■ **GOAL OF THE EXERCISE**: Below are records that contain pictures; transcribe the text exactly and omit the pictures.

■ **AVAILABLE DATA**:
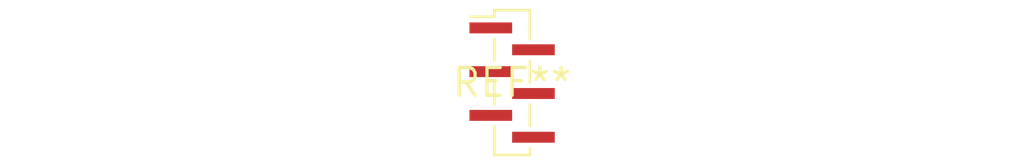
<source format=kicad_pcb>
(kicad_pcb (version 20240108) (generator pcbnew)

  (general
    (thickness 1.6)
  )

  (paper "A4")
  (layers
    (0 "F.Cu" signal)
    (31 "B.Cu" signal)
    (32 "B.Adhes" user "B.Adhesive")
    (33 "F.Adhes" user "F.Adhesive")
    (34 "B.Paste" user)
    (35 "F.Paste" user)
    (36 "B.SilkS" user "B.Silkscreen")
    (37 "F.SilkS" user "F.Silkscreen")
    (38 "B.Mask" user)
    (39 "F.Mask" user)
    (40 "Dwgs.User" user "User.Drawings")
    (41 "Cmts.User" user "User.Comments")
    (42 "Eco1.User" user "User.Eco1")
    (43 "Eco2.User" user "User.Eco2")
    (44 "Edge.Cuts" user)
    (45 "Margin" user)
    (46 "B.CrtYd" user "B.Courtyard")
    (47 "F.CrtYd" user "F.Courtyard")
    (48 "B.Fab" user)
    (49 "F.Fab" user)
    (50 "User.1" user)
    (51 "User.2" user)
    (52 "User.3" user)
    (53 "User.4" user)
    (54 "User.5" user)
    (55 "User.6" user)
    (56 "User.7" user)
    (57 "User.8" user)
    (58 "User.9" user)
  )

  (setup
    (pad_to_mask_clearance 0)
    (pcbplotparams
      (layerselection 0x00010fc_ffffffff)
      (plot_on_all_layers_selection 0x0000000_00000000)
      (disableapertmacros false)
      (usegerberextensions false)
      (usegerberattributes false)
      (usegerberadvancedattributes false)
      (creategerberjobfile false)
      (dashed_line_dash_ratio 12.000000)
      (dashed_line_gap_ratio 3.000000)
      (svgprecision 4)
      (plotframeref false)
      (viasonmask false)
      (mode 1)
      (useauxorigin false)
      (hpglpennumber 1)
      (hpglpenspeed 20)
      (hpglpendiameter 15.000000)
      (dxfpolygonmode false)
      (dxfimperialunits false)
      (dxfusepcbnewfont false)
      (psnegative false)
      (psa4output false)
      (plotreference false)
      (plotvalue false)
      (plotinvisibletext false)
      (sketchpadsonfab false)
      (subtractmaskfromsilk false)
      (outputformat 1)
      (mirror false)
      (drillshape 1)
      (scaleselection 1)
      (outputdirectory "")
    )
  )

  (net 0 "")

  (footprint "PinSocket_1x06_P1.00mm_Vertical_SMD_Pin1Left" (layer "F.Cu") (at 0 0))

)

</source>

■ **EXPECTED OUTPUT**:
<source format=kicad_pcb>
(kicad_pcb (version 20240108) (generator pcbnew)

  (general
    (thickness 1.6)
  )

  (paper "A4")
  (layers
    (0 "F.Cu" signal)
    (31 "B.Cu" signal)
    (32 "B.Adhes" user "B.Adhesive")
    (33 "F.Adhes" user "F.Adhesive")
    (34 "B.Paste" user)
    (35 "F.Paste" user)
    (36 "B.SilkS" user "B.Silkscreen")
    (37 "F.SilkS" user "F.Silkscreen")
    (38 "B.Mask" user)
    (39 "F.Mask" user)
    (40 "Dwgs.User" user "User.Drawings")
    (41 "Cmts.User" user "User.Comments")
    (42 "Eco1.User" user "User.Eco1")
    (43 "Eco2.User" user "User.Eco2")
    (44 "Edge.Cuts" user)
    (45 "Margin" user)
    (46 "B.CrtYd" user "B.Courtyard")
    (47 "F.CrtYd" user "F.Courtyard")
    (48 "B.Fab" user)
    (49 "F.Fab" user)
    (50 "User.1" user)
    (51 "User.2" user)
    (52 "User.3" user)
    (53 "User.4" user)
    (54 "User.5" user)
    (55 "User.6" user)
    (56 "User.7" user)
    (57 "User.8" user)
    (58 "User.9" user)
  )

  (setup
    (pad_to_mask_clearance 0)
    (pcbplotparams
      (layerselection 0x00010fc_ffffffff)
      (plot_on_all_layers_selection 0x0000000_00000000)
      (disableapertmacros false)
      (usegerberextensions false)
      (usegerberattributes false)
      (usegerberadvancedattributes false)
      (creategerberjobfile false)
      (dashed_line_dash_ratio 12.000000)
      (dashed_line_gap_ratio 3.000000)
      (svgprecision 4)
      (plotframeref false)
      (viasonmask false)
      (mode 1)
      (useauxorigin false)
      (hpglpennumber 1)
      (hpglpenspeed 20)
      (hpglpendiameter 15.000000)
      (dxfpolygonmode false)
      (dxfimperialunits false)
      (dxfusepcbnewfont false)
      (psnegative false)
      (psa4output false)
      (plotreference false)
      (plotvalue false)
      (plotinvisibletext false)
      (sketchpadsonfab false)
      (subtractmaskfromsilk false)
      (outputformat 1)
      (mirror false)
      (drillshape 1)
      (scaleselection 1)
      (outputdirectory "")
    )
  )

  (net 0 "")

  (footprint "PinSocket_1x06_P1.00mm_Vertical_SMD_Pin1Left" (layer "F.Cu") (at 0 0))

)

</source>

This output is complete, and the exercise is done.